One advantage of synthesizing the chemicals onto solid supports is that the solid supports serve as transport mechanisms to facilitate movement of the synthesized chemicals. The solid supports typically comprise spherical beads having a size on the order of about 90 .mu.m to about 250 .mu.m. One exemplary type of bead is a resin bead comprising a lightly cross-linked polystyrene or a polyethylene oxide grafted resin. To prevent the beads from sticking together, the beads are typically stored in wells containing a fluid. As described below, many circumstances exist where the beads need to be separated from each other and transferred to other locations.
For example, during the synthesis process, it is often desirable to evaluate the quality of the library being produced. To do so, a sampling of the beads from the library is removed and analyzed. Preferably, individual beads are removed from a pool of beads so that cleavage can be performed and the cleaved compounds be analyzed using mass spectrometry.
Following synthesis, the compounds on the beads are also analyzed. This may be accomplished, for example, by cleaving mixtures of compounds from a pool of beads. Each mixture is then screened. If hits are found in the mixture, the pool of beds must be arrayed as single beads and decoded.
When arraying the pool as single beads, each bead is individually removed from the well and transferred to a destination well. In order to optimize the results, there is a need to ensure that each destination well receives only a single bead and that all of the beads are removed from the pool of beads. Otherwise, more resources may be needed during the decoding process. Also, if there is uncertainty as to whether a bead was placed in a destination well, uncertainty may exist about whether valuable information was lost during the transfer.
When transferring beads between wells, there may also be a need to know the size of the bead being transferred. For example, sometimes the bead may be only a partial bead. In other cases, one or more beads may be stuck to the bead being transferred. Such occurrences can detrimentally affect the decoding process.
Previously proposed techniques for transporting solid supports include the use of a microscope and a pair of tweezers or glass capillaries which are sucked on by a person to attract a solid support. As such, these prior art manual processes are cumbersome, labor intensive, slow and prone to sampling error. Indeed, such manual methods are so inefficient and prone to sampling errors that they are practically useless with today's large combinatorial libraries.

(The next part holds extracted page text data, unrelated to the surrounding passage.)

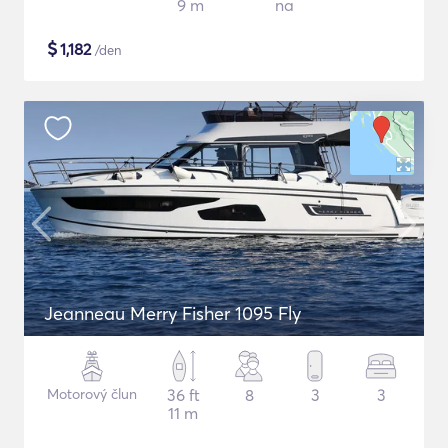
9 m
na
$
1,182
/den
Jeanneau Merry Fisher 1095 Fly
Motorový člun
36 ft
8
3
3
11 m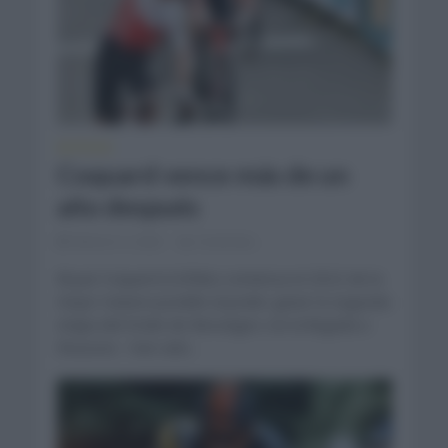
NOTICIAS
Coquard vence más de un
año después
febrero 3, 2022
Comentar...
Bryan Coquard (Cofidis) comienza el 2022 de la
mejor manera posible al poder ganar la segunda
etapa del Etoile de Bességes con la llegada a
Rousson. Han sido...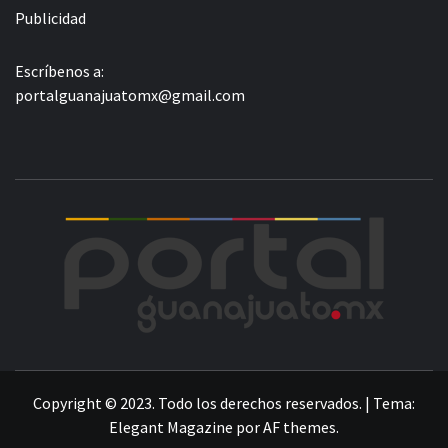
Publicidad
Escríbenos a:
portalguanajuatomx@gmail.com
POR
LA INFORMACIÓN DE GUANAJUATO
Copyright © 2023. Todo los derechos reservados.
|
Tema:
Elegant Magazine
por
AF themes
.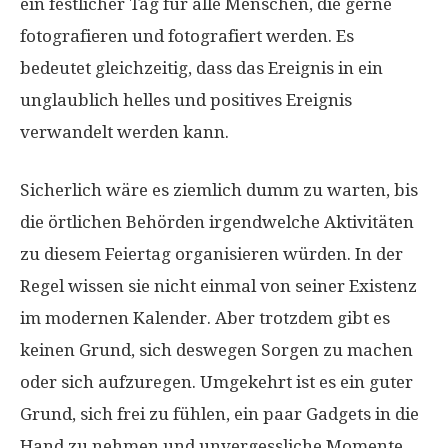
ein festlicher Tag für alle Menschen, die gerne
fotografieren und fotografiert werden. Es
bedeutet gleichzeitig, dass das Ereignis in ein
unglaublich helles und positives Ereignis
verwandelt werden kann.
Sicherlich wäre es ziemlich dumm zu warten, bis
die örtlichen Behörden irgendwelche Aktivitäten
zu diesem Feiertag organisieren würden. In der
Regel wissen sie nicht einmal von seiner Existenz
im modernen Kalender. Aber trotzdem gibt es
keinen Grund, sich deswegen Sorgen zu machen
oder sich aufzuregen. Umgekehrt ist es ein guter
Grund, sich frei zu fühlen, ein paar Gadgets in die
Hand zu nehmen und unvergessliche Momente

Hence, it would be desirable to provide systems and methods which would overcome or greatly reduce the problems associated with prior art techniques for processing solid supports. In particular, it would be desirable to provide systems and methods for efficiently processing solid supports following a synthesis process, particular on an individual basis. The systems and methods should generally insure that a single bead is actually transferred each time it is intended to transfer only a single bead. The systems and methods should also check for partial beads or multiple beads. Finally, the systems and methods should be efficient to minimize the time required to process large quantities of beads.